Le missionnaire catholique Giovanni Dutan, un laïc qui travaille depuis douze ans dans le ministère des prisons de la ville de Cuenca, affirme que la grande majorité des prisonniers sont des gens pauvres qui ont commis des délits mineurs et n'ont pas pu se payer les services d’un avocat. Dans les prisons, cette masse est sous le joug des mafias, qui obligent les détenus à acheter leur nourriture et leurs articles d'hygiène à des prix élevés. «Tout cela se produit parce que la police et les autorités participent au crime organisé.
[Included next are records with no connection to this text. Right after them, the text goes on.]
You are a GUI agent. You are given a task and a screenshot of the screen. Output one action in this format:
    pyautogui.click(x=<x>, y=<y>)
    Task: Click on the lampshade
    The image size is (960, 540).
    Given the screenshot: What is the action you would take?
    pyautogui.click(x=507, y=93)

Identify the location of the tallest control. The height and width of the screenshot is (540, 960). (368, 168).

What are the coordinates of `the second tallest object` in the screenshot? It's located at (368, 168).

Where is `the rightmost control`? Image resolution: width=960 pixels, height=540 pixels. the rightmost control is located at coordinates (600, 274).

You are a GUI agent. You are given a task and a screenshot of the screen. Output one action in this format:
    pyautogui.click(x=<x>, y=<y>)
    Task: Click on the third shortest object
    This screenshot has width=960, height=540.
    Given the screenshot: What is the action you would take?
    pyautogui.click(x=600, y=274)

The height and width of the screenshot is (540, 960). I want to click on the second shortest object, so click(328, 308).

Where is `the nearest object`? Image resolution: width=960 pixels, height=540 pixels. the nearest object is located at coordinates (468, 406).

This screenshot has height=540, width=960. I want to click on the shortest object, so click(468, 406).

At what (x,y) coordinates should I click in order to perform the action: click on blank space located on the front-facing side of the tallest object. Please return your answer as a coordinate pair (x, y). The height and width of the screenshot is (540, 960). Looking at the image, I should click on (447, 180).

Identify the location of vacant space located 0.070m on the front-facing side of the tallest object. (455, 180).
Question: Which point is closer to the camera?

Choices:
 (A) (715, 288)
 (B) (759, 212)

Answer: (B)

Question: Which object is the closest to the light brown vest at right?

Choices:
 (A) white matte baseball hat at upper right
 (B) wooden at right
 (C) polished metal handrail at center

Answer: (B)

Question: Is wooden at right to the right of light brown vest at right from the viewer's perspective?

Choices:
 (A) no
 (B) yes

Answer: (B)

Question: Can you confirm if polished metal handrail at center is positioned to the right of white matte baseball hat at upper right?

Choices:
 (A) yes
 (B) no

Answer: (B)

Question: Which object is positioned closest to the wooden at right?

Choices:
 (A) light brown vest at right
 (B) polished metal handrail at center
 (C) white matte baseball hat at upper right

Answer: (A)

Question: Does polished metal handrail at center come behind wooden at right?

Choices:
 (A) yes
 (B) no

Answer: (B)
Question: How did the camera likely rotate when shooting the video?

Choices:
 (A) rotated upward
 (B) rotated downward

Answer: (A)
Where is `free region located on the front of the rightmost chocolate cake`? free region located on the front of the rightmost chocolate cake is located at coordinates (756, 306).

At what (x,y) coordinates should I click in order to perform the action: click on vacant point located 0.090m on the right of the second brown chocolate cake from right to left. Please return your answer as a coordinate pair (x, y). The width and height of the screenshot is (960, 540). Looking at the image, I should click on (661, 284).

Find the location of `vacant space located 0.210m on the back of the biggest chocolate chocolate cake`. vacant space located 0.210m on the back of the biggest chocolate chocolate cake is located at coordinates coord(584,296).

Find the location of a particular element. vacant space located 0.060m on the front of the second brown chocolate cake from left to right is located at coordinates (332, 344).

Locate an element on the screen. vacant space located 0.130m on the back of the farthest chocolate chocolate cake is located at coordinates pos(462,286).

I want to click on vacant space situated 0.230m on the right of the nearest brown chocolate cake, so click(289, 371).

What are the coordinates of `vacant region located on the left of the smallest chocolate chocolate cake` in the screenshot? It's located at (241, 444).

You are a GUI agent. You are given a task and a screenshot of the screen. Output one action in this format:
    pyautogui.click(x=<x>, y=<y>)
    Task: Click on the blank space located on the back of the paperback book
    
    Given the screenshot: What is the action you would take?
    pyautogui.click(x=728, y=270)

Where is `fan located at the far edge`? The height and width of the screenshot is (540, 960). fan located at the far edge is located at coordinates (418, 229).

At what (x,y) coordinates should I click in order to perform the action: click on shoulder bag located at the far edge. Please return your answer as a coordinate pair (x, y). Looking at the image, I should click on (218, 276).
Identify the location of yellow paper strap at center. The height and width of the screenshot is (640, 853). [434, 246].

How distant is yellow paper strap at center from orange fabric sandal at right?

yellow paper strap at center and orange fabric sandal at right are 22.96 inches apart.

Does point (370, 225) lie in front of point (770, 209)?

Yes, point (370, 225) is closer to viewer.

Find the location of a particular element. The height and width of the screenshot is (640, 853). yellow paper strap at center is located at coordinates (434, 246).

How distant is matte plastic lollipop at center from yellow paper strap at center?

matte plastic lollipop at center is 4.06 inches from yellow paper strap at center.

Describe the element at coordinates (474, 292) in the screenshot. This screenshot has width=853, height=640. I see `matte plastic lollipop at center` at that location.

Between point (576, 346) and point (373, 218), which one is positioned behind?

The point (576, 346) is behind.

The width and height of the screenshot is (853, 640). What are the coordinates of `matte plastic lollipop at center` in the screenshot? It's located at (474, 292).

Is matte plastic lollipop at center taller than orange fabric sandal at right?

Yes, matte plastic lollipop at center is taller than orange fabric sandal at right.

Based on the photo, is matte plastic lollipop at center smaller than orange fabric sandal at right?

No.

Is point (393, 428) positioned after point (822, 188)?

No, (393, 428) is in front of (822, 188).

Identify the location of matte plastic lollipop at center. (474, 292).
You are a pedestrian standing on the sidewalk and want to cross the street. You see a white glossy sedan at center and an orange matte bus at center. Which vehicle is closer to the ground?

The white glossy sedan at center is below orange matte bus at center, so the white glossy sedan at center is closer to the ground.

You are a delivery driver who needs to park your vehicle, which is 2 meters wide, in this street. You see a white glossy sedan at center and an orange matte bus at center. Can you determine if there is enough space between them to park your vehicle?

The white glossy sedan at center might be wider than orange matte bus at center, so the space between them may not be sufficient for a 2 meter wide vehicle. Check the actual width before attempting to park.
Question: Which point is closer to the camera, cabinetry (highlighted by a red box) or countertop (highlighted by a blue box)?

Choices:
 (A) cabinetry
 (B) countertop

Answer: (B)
C’est pourquoi tant d’armes entrent dans les prisons», explique-t-il.
«Avec la coopération d'autorités corrompues, le crime organisé s'est développé ces dernières années et a recruté des jeunes démunis qui n'avaient aucune perspective de trouver un emploi», explique José Egas, théologien luthérien et avocat à Quito. «Il existe des projets d’Eglises visant à empêcher que les jeunes vulnérables ne soient attirés par les gangs, mais ils sont insuffisants compte tenu de l’ampleur du problème», estime-t-il.
De son côté, Giovanni Dutan regrette qu’au lieu de chercher à développer l'économie du pays et à créer des emplois pour les jeunes défavorisés, le gouvernement semble désormais déterminé à investir dans la répression armée du crime organisé. «Les forces armées sont à l’intérieur des prisons et violent tous les types de droits de l’homme, brisant même les objets sacrés que nous apportons aux détenus catholiques», déplore-t-il.
L'évêque d'Esmeraldas Antonio Crameri a envoyé le 14 janvier une lettre ouverte au président pour dénoncer ces violations, parmi lesquelles l'assassinat d'un détenu dans la prison locale. Le père Maeso affirme que d'autres détenus ont montré des marques de violence. «Dans les rues, les forces armées arrêtent des centaines de jeunes qui n'ont aucun lien avec le crime organisé. Il existe des vidéos montrant des détenus victimes de violences», argumente également Giovanni Dutan.
L’état d’urgence durera au moins 60 jours. Pendant cette période, les militaires continueront à prendre en charge la sécurité publique. Les dirigeants chrétiens, à l’image du sociologue et théologien José Egas, martèlent que cette réalité ne pourra changer qu’en investissant dans les politiques sociales.
Pour le pasteur presbytérien Pablo Landazuri, le chaos généré par la violence en Équateur a des racines profondes, ce qui rend très difficile la possibilité d'une intervention des Eglises en ce moment. «Notre influence est faible dans une société de plus en plus sécularisée et guidée par des valeurs telles que l’égocentrisme et la recherche à court terme de l’argent facile», conclut-il.